Set problem: Set down, word for word, the stretch of the Esto Law article below that runs from "What Is Esto" up to and including "Your Esto position?".

-------- Supplied text --------

Category Archives: The Legal Profession

What Is Esto Law? And Why is the Glasgow Bar Common Room Seething?

John McGovern is one of the hardest working and best lawyers at the Glasgow criminal Bar.

He is also a prolific Twitterer. On Saturday, he tweeted the following:-

 

Ain’t seen an angrier Bar Common Room than Glasgow Sheriff Court yesterday. What you got to say about this one @lawscot? Your Esto position?

 

What had upset him?

On 10th October 2011 a company called Place D’Or 712 Ltd was formed, with its Registered Office care of Peterkins Solicitors in Aberdeen.

On 7th November the company changed its name to Esto Law Ltd. On 24th November the Registered Office was changed to 1 George Square, Glasgow.

On the same day, 24th November, seven directors were appointed. These were Ken Dalling, Vincent McGovern, John Scott, Ian Bryce, Neil Robertson, John Keenan and Stuart Munro. They are all solicitors. More than this however, the first four were, until the recent resignations of Ian Bryce and Ken Dalling, members of the Law Society of Scotland Legal Aid Negotiating Team.

The system of Criminal Legal Aid has suffered what some practitioners have described as “death by a thousand cuts” over recent years. The rates of pay are being eroded – more work is expected for less pay.

-------- Material supplied --------

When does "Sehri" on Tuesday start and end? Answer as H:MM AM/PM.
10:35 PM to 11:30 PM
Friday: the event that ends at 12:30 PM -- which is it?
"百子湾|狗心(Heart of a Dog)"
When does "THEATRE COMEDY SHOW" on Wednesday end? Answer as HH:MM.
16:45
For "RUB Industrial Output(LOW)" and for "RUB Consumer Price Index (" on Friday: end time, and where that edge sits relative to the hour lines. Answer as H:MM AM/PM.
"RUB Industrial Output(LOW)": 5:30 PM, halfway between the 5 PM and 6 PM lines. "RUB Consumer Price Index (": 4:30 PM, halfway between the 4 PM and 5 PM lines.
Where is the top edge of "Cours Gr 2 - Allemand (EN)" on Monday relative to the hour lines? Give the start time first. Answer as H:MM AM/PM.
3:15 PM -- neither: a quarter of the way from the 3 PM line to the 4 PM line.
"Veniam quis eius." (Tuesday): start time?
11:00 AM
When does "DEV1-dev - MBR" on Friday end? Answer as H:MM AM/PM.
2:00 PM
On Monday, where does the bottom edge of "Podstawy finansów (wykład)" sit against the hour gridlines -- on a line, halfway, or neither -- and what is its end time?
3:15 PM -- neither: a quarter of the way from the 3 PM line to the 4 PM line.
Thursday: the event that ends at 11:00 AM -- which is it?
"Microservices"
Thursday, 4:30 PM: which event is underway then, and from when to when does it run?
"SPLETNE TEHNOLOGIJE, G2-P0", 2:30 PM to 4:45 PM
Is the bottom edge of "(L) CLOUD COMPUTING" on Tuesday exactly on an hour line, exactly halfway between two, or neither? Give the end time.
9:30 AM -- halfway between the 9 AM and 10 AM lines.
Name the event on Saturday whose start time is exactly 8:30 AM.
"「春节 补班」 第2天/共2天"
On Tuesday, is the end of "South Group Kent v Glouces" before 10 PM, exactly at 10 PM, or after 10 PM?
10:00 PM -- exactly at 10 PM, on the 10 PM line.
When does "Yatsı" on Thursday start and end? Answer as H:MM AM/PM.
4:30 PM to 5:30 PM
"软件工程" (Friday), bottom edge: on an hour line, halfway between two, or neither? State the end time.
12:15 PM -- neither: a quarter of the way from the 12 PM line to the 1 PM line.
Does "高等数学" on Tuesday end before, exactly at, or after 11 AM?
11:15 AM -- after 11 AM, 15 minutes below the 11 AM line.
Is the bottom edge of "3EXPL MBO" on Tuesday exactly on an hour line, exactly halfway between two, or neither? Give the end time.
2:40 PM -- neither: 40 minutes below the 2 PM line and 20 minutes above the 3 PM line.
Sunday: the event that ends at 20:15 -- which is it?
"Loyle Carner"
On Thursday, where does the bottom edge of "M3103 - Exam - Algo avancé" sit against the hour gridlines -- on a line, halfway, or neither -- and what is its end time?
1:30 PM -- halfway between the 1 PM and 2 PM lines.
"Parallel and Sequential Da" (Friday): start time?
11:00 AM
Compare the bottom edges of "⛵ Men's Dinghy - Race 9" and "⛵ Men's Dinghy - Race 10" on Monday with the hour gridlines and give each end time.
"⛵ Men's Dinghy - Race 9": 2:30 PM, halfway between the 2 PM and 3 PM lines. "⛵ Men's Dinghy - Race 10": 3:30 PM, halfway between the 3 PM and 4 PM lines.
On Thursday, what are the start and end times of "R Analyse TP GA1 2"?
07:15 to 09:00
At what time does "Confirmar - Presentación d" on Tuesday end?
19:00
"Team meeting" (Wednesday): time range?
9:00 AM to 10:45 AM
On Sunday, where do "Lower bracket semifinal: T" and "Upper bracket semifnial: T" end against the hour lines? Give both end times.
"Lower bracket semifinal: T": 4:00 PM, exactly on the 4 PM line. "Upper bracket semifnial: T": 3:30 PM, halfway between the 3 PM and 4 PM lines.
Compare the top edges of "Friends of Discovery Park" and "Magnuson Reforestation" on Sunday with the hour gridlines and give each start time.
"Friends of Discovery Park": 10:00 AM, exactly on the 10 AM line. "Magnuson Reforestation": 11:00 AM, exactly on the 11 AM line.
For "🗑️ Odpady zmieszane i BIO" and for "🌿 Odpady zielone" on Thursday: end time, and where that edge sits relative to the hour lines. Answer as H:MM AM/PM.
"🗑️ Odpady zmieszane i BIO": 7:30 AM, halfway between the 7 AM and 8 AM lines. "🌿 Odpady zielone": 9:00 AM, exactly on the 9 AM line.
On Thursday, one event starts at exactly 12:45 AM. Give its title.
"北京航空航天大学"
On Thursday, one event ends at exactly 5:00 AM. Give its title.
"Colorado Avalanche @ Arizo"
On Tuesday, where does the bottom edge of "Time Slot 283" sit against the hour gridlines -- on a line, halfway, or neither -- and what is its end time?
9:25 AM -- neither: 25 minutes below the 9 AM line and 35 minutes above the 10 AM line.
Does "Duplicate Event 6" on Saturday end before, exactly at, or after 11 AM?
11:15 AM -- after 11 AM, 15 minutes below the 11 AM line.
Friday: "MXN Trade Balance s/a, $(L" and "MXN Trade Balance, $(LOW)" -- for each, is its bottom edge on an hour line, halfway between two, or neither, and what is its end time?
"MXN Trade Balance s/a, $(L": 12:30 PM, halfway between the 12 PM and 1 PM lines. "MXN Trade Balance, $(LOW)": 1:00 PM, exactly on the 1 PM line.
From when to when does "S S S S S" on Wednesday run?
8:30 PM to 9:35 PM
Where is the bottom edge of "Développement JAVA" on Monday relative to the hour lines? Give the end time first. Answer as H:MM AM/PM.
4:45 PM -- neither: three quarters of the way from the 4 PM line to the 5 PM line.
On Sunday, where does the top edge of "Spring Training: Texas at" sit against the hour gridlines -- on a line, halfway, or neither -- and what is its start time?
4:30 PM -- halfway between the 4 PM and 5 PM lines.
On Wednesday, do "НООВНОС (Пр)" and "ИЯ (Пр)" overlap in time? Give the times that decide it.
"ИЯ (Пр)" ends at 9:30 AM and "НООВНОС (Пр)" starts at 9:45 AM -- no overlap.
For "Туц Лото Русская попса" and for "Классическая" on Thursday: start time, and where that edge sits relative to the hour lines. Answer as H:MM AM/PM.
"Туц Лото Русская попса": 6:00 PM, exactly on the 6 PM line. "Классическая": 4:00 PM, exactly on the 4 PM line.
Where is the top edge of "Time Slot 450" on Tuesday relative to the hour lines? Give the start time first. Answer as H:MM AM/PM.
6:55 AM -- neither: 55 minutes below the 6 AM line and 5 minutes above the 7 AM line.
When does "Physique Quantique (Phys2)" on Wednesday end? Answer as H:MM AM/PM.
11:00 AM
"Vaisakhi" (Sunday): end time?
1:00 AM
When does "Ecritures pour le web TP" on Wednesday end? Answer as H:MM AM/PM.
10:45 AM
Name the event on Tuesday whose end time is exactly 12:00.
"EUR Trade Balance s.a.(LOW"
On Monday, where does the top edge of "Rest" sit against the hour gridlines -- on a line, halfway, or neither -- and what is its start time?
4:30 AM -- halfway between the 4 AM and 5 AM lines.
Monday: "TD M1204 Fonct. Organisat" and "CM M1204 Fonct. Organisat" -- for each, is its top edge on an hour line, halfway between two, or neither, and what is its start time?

--------

Problem solution:
What Is Esto Law? And Why is the Glasgow Bar Common Room Seething?

John McGovern is one of the hardest working and best lawyers at the Glasgow criminal Bar.

He is also a prolific Twitterer. On Saturday, he tweeted the following:-

 

Ain’t seen an angrier Bar Common Room than Glasgow Sheriff Court yesterday. What you got to say about this one @lawscot? Your Esto position?